The Logitech Mouseman Wheel comes with a CD-ROM full of drives, some very brief instructions and a USB-to-PS/2 adapter. The mouse is of the four-button variety.

Installing the mouse is as simple as plugging it in, turning on the computer and dropping in the CD-ROM when prompted. If you don't have a USB port on your computer, or one that is available, the adapter will come in quite handy.
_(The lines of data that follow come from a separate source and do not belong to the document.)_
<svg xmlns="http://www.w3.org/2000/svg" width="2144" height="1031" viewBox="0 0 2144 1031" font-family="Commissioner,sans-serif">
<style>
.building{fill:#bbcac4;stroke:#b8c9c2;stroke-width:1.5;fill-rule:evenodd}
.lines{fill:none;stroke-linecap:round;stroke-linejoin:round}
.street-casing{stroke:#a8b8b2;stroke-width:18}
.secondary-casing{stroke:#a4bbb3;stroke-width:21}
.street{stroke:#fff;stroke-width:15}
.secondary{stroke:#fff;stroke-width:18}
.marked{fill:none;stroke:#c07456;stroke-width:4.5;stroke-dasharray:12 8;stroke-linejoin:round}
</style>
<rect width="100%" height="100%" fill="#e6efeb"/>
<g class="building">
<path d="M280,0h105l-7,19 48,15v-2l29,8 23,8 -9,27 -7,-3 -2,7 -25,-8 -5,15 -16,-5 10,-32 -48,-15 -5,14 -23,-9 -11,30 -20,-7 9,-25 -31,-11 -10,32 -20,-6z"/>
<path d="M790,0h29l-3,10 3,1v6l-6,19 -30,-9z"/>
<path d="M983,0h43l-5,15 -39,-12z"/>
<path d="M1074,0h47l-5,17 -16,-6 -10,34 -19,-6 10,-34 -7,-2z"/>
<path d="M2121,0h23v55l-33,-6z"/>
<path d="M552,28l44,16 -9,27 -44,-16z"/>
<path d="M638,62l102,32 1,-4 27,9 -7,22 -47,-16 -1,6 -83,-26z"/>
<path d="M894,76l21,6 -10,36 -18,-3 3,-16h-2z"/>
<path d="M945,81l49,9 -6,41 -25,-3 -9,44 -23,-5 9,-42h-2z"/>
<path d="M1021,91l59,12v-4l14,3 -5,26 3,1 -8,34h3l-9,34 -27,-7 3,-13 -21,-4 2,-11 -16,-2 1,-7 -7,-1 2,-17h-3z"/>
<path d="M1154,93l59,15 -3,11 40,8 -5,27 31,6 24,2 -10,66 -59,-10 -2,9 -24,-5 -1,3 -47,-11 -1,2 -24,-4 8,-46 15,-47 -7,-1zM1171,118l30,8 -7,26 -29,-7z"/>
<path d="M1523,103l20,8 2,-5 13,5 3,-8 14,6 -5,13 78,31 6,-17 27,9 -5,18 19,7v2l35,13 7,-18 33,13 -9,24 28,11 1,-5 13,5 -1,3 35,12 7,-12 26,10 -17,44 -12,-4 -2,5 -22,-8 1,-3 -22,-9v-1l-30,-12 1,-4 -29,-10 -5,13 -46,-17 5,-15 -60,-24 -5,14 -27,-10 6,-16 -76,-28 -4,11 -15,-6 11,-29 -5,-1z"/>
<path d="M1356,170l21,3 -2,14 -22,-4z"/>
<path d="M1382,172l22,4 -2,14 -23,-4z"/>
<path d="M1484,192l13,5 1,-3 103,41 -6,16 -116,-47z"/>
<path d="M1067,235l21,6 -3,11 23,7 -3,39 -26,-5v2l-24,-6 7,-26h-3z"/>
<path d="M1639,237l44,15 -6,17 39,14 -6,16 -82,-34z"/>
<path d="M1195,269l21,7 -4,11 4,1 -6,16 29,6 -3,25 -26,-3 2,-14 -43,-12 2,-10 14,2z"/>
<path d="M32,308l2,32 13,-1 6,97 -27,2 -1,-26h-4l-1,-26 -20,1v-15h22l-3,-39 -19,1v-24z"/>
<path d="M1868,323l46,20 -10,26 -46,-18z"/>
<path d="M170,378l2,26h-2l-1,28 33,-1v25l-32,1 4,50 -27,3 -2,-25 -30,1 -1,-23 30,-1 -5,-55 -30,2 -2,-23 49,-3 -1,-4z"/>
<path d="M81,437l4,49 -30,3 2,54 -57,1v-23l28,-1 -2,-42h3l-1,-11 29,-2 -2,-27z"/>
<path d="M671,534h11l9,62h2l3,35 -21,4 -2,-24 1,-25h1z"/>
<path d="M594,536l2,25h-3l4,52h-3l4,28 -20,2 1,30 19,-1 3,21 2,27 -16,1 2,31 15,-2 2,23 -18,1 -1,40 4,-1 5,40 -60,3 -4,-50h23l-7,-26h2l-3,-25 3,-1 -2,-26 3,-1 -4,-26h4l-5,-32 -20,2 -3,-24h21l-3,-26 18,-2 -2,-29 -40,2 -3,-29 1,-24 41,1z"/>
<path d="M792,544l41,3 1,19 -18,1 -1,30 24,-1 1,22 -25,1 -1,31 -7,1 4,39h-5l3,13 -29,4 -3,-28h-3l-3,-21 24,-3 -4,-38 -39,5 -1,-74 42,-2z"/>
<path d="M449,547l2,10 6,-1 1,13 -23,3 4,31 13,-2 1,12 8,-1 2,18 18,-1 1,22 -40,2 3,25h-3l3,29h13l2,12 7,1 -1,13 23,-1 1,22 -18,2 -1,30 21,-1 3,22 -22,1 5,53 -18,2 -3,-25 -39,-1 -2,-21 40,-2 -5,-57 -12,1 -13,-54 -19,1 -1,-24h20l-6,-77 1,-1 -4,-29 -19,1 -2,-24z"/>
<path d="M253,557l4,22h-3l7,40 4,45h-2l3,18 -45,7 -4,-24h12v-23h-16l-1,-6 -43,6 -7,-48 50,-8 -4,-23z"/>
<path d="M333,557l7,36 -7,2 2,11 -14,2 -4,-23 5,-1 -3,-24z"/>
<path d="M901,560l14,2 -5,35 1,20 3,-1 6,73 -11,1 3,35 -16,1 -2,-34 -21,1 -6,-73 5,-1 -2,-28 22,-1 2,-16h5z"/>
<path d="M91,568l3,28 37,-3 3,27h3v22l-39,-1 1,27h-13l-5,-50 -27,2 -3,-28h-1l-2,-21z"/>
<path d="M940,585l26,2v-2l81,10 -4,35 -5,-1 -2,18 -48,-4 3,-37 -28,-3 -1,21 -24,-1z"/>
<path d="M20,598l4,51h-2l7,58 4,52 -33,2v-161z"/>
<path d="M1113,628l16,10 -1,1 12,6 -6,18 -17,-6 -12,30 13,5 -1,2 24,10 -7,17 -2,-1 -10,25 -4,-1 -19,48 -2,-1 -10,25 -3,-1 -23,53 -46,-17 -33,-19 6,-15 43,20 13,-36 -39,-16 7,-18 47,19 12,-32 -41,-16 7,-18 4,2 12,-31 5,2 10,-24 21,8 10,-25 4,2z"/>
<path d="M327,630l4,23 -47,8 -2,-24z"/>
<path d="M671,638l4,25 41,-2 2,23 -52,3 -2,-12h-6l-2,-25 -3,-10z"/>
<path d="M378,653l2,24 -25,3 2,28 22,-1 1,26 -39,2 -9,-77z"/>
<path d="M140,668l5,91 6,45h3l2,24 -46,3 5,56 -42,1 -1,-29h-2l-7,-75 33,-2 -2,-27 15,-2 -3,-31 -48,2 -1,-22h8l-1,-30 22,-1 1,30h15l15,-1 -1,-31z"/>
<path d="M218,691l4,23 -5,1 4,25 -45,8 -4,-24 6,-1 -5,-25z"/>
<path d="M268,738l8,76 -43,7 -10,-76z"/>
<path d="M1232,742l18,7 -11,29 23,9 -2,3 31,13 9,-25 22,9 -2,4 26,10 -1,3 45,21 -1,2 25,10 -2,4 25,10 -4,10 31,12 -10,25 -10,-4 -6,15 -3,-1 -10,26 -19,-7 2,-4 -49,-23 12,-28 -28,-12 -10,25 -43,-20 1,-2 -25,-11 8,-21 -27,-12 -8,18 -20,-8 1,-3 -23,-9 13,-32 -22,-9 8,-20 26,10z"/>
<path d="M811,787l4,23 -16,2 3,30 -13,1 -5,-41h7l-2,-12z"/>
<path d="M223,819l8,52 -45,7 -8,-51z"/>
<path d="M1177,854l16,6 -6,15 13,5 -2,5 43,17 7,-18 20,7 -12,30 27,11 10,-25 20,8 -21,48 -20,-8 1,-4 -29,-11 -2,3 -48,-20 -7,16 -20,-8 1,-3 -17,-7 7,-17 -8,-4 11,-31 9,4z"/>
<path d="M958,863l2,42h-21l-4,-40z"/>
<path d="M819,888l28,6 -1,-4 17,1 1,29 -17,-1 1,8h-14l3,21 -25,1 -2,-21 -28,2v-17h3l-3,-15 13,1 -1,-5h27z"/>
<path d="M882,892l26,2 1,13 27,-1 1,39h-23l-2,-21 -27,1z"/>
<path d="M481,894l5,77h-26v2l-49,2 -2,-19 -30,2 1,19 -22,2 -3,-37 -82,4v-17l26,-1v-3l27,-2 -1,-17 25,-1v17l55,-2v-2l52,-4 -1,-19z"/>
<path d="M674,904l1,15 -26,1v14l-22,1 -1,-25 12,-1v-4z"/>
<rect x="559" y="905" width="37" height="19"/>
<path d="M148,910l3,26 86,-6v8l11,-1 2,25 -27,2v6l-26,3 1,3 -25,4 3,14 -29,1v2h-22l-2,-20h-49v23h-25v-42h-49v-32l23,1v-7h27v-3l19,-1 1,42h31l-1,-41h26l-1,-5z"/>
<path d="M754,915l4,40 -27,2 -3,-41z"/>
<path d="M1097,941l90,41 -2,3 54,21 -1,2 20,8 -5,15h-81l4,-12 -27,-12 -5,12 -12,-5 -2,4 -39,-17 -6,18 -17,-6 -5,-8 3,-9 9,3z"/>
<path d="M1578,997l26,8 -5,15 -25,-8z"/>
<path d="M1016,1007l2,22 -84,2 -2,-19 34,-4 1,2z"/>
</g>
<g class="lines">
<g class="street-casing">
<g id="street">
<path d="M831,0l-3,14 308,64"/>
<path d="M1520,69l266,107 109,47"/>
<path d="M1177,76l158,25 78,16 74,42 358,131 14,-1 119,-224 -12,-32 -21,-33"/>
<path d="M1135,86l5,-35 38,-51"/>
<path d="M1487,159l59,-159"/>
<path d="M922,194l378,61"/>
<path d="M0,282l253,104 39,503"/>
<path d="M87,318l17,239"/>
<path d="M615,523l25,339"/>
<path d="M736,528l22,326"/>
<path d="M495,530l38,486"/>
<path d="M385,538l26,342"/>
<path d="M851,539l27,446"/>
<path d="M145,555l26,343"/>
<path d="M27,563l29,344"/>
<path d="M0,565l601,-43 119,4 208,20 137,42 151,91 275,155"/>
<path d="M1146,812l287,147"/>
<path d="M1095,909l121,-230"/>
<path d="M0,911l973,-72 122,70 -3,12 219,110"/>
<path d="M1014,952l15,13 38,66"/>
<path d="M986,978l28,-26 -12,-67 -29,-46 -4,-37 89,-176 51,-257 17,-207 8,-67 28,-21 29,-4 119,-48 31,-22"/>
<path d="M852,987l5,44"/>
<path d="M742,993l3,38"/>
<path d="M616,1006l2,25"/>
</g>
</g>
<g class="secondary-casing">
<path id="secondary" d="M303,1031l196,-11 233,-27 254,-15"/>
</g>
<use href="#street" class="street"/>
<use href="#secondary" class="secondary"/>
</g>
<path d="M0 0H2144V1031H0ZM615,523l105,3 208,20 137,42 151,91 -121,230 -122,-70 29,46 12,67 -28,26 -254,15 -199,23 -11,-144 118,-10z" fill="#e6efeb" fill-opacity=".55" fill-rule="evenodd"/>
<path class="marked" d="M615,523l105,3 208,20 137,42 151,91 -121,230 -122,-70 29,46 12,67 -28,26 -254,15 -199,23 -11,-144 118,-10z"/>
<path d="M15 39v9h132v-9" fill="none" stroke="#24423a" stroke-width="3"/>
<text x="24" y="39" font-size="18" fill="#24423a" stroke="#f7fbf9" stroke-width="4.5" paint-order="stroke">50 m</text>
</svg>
The optical mouse works by reflecting a red light off the surface the mouse rests on. A very small optical device picks up the reflection of that light and uses the information to calculate where the mouse is moving and how fast. All this is done rather quickly, and there really is no difference except for the lack of the mouse ball. Skipping mouse balls are among the most annoying of all problems - next to keyboards with broken keys.

When that mouse ball skips it just slows things down, and can be very frustrating, especially when working in programs like PhotoShop.

All in all the mouse is a very comfortable device that fits easily in any right-handed persons hand. Lefties are just plain out of luck with this mouse. The rolly-wheel has a nice amount of resistance, and like all Logitech mice I've seen in the past the buttons are nice and fast, and don't stick. On the downside, this is one expensive bit of computer hardware, but if you work more than 10 hours a day on the computer it's surely worth while in the long run.